Le loisir mis à mal par la crise de la Covid… À l’heure où la réouverture des établissements culturels et autres restaurants est encore une fois repoussée à au moins le mois de février 2021, qu’en est-il des escape games, grand oublié du secteur ? Lors de la dernière conférence de presse du gouvernement, jeudi 7 janvier 2021, celui-ci a indiqué exclure pour le moment toute réouverture des lieux de loisirs (comprendre parcs d’attractions et autres espaces ludiques) avant la fin du mois, renvoyant au 20 janvier une concertation pour établir un nouveau calendrier.

Une véritable douche froide pour le secteur qui subit les aléas des ouvertures et fermetures depuis mars 2020. Sur l’année écoulée, "on n’a pu ouvrir que cent cinquante-neuf jours" explique ainsi Maxime Yonnet, propriétaire de la Gaillard Académie, escape game situé à Brive-la-Gaillarde, en Corrèze, à nos confrères du Monde. Et une période en particulier a cristallisé les attentes, comprise entre octobre et décembre 2020, mois de l'année les plus chargés pour les enseignes. Maxime Yonnet estime également avoir eu de la chance, ayant été tardivement en zone d'alerte maximale : "Et encore, nous sommes loin d’être les plus à plaindre, au moins, on a pu bénéficier de la quasi-totalité de la période des vacances de la Toussaint. On n’a perdu que deux jours avec le deuxième confinement", ajoute-t-il.

Une fermeture qui, au-delà du semi-confinement instauré en octobre dernier, se justifie en raison du haut risque de contamination que représentent les escape games : "C’est vrai qu’en termes de gestes barrières, on cochait toutes les mauvaises cases", explique Maxime Yonnet, toujours à nos confrères du Monde. Il continue : "Les gens sont regroupés à plusieurs dans un espace clos, où on leur demande de collaborer et de toucher à tout". Pourtant, un effort avait été fait pour sécuriser les lieux, avec une charte sanitaire stricte, Jouons en confiance, permettant la mise en place de protocoles (port du masque, désinfection des salles, mise à disposition de gel hydroalcoolique, créneaux horaires élargis...) pour que les joueurs puissent profiter des espaces sans craindre de contamination.

Des protocoles que nous expliquait déjà David Musset, co-fondateur de l'enseigne d'escape game parisienne Hint Hunt, en mai 2020 : 

Mais les résultats escomptés ne sont pas au rendez-vous : selon une enquête coordonnée en novembre dernier par le propriétaire de la Gaillard Académie (et relayée par Le Monde), quant à l'impact de cette crise sur le secteur, la fréquentation mensuelle a baissé de façon générale de 11% par rapport à l'année précédente, sur la même période. Certaines enseignes ont même enregistré des baisses plus conséquentes, de 25%, de leur fréquentation. Concernant le chiffre d'affaires, celui-ci a en moyenne baissé de 9%. Une baisse significative qui engendre depuis de nombreux problèmes économiques, les loyers devant tout de même être payés, même si aucune rentrée d'argent n'est possible.

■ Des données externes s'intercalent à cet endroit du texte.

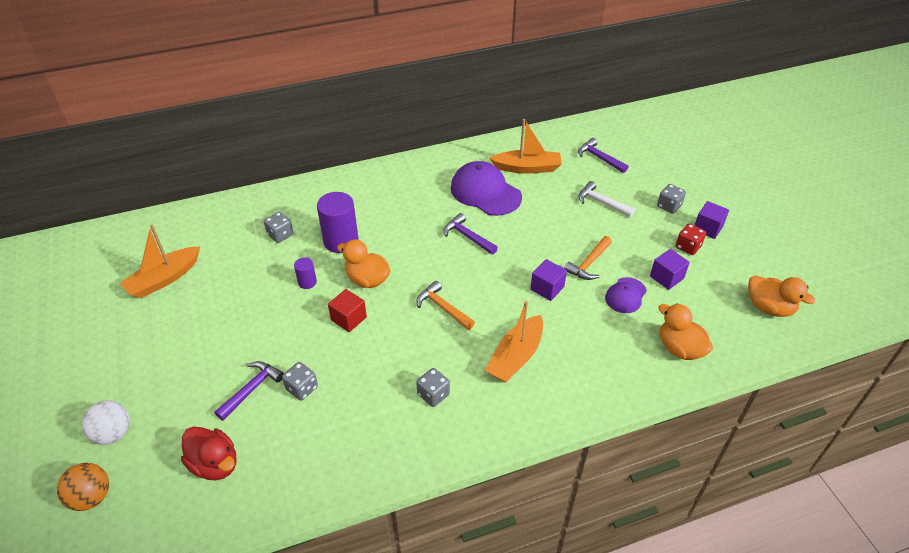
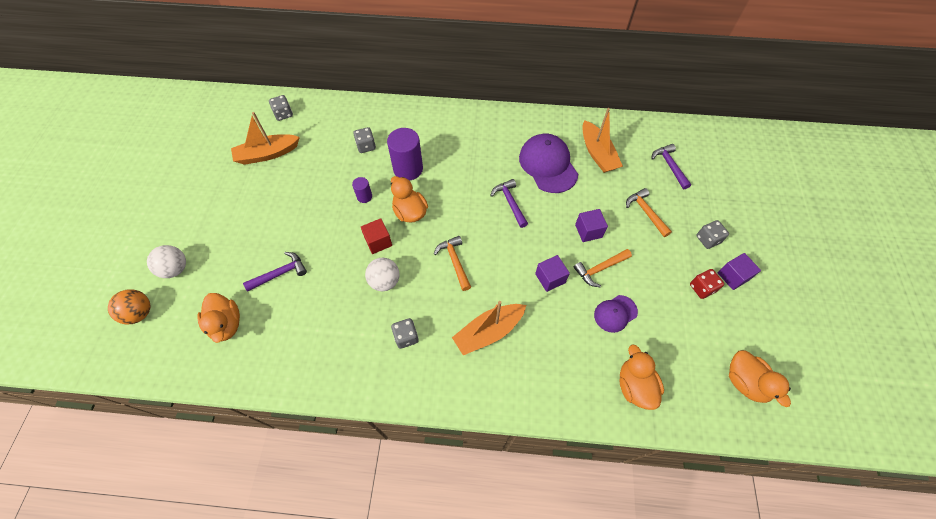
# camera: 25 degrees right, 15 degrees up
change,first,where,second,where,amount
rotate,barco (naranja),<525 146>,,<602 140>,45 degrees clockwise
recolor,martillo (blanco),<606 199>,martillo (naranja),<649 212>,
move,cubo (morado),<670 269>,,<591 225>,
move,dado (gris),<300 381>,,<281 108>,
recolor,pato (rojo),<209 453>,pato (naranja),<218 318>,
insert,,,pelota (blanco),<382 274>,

Certains, comme David Musset, craignent une fermeture définitive pure et simple de certains escape games : "tout le monde a été impacté de la même manière. Si ça perdure et si la reprise est plus longue qu'espérée [...] on s'attend à ce qu'un escape game sur deux soit en cessation de paiement et fasse faillite. C'est un impact énorme pour le secteur", nous expliquait-il. D'autres ont quoi qu'il en soit pris les devants : pour exemple, The Box, enseigne de jeux d'évasion située à Metz, propose ainsi son escape game en visioconférence, avec un game master manipulant les objets à la place des visiteurs au sein même de la salle. D'autres, comme John Doe, enseigne installée dans tout l'hexagone, proposait deux de ses salles en version dématérialisée, avec la possibilité d'imprimer les énigmes à la maison ou encore de se les faire livrer dans une box spécifique.

Une façon comme une autre de s'adapter à la crise, avant une réouverture salvatrice, espérons-le, le plus vite possible.